Selected excerpt:
- Opening Delimiter -

After HDFS authorization is enabled, only users who are granted the relevant permissions can access HDFS and perform operations such as reading data or creating folders.

Go to the Configure tab for HDFS

  1. Log on to the Alibaba Cloud EMR console.
  2. In the top navigation bar, select the region where your cluster resides and select a resource group based on your business requirements.
  3. Click the Cluster Management tab.
  4. On the Cluster Management page, find your cluster and click Details in the Actions column.
  5. In the left-side navigation pane, choose Cluster Service > HDFS.
  6. Click the Configure tab.
    Note
    • For a cluster deployed in Kerberos security mode, HDFS permissions are configured by default (with umask set to 027). You do not need to configure HDFS authorization and restart HDFS.
    • For other clusters, you must configure HDFS authorization and restart HDFS.

Configure HDFS authorization

Configure the following HDFS authorization parameters:

  • dfs.permissions.enabled

    Specifies whether to enable permission check. Even if the parameter is set to false, the system checks the related permissions when you run the chmod, chgrp, chown, or setfacl command.

  • dfs.datanode.data.dir.perm

    Permissions of data nodes on local directories. Default value: 755.

  • fs.permissions.umask-mode
    • Permission mask. This is a default setting specified when you create a file or folder.
    • File creation: 0666 & ^umask.
    • Folder creation: 0777 & ^umask.
    • The default umask value is 022. If the default value is used, the permission for file creation is 644 (0666 & ^022 = 644), and the permission for folder creation is 755 (0777 & ^022 = 755).

- Closing Delimiter -

Input data:
- Opening Delimiter -

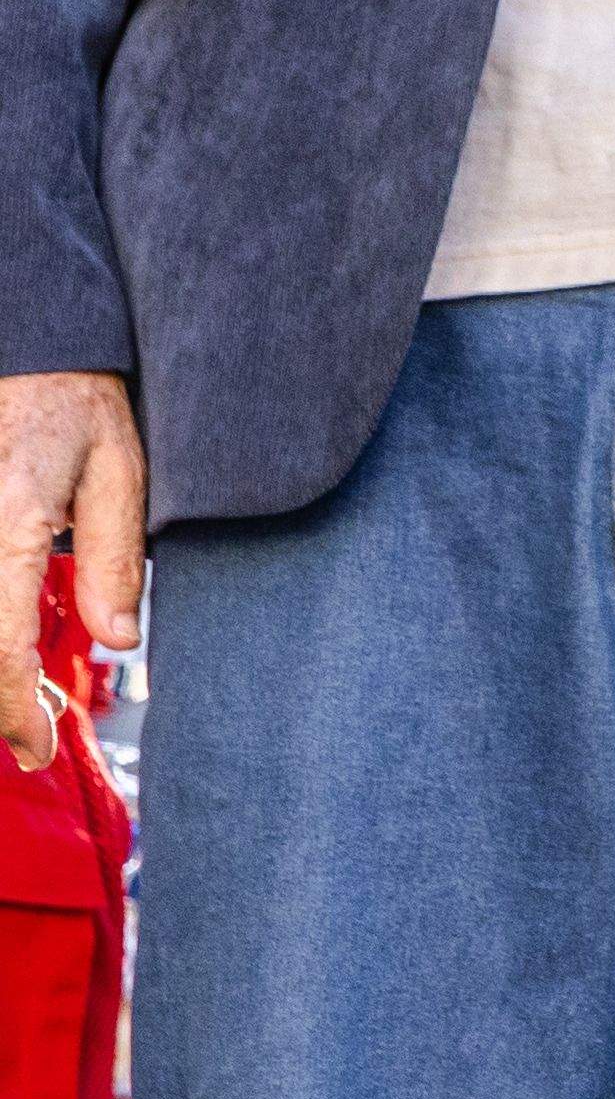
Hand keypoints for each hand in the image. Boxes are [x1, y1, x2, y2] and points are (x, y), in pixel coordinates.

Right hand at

- Closing Delimiter -

Problem set:
A) Edit the HDFS authorization guide from the words "After HDFS authorization" through "Cloud EMR console.", writing "HDFS permission control" wherever "HDFS authorization" appears.
B) Answer these questions using the HDFS authorization guide:
(i) What is the default value of dfs.datanode.data.dir.perm?
(ii) What umask value is set by default for a cluster deployed in Kerberos security mode?
(iii) What is the default umask value for fs.permissions.umask-mode?

Answers given:
A)
After HDFS permission control is enabled, only users who are granted the relevant permissions can access HDFS and perform operations such as reading data or creating folders.

Go to the Configure tab for HDFS

  1. Log on to the Alibaba Cloud EMR console.

B)
(i) 755
(ii) 027
(iii) 022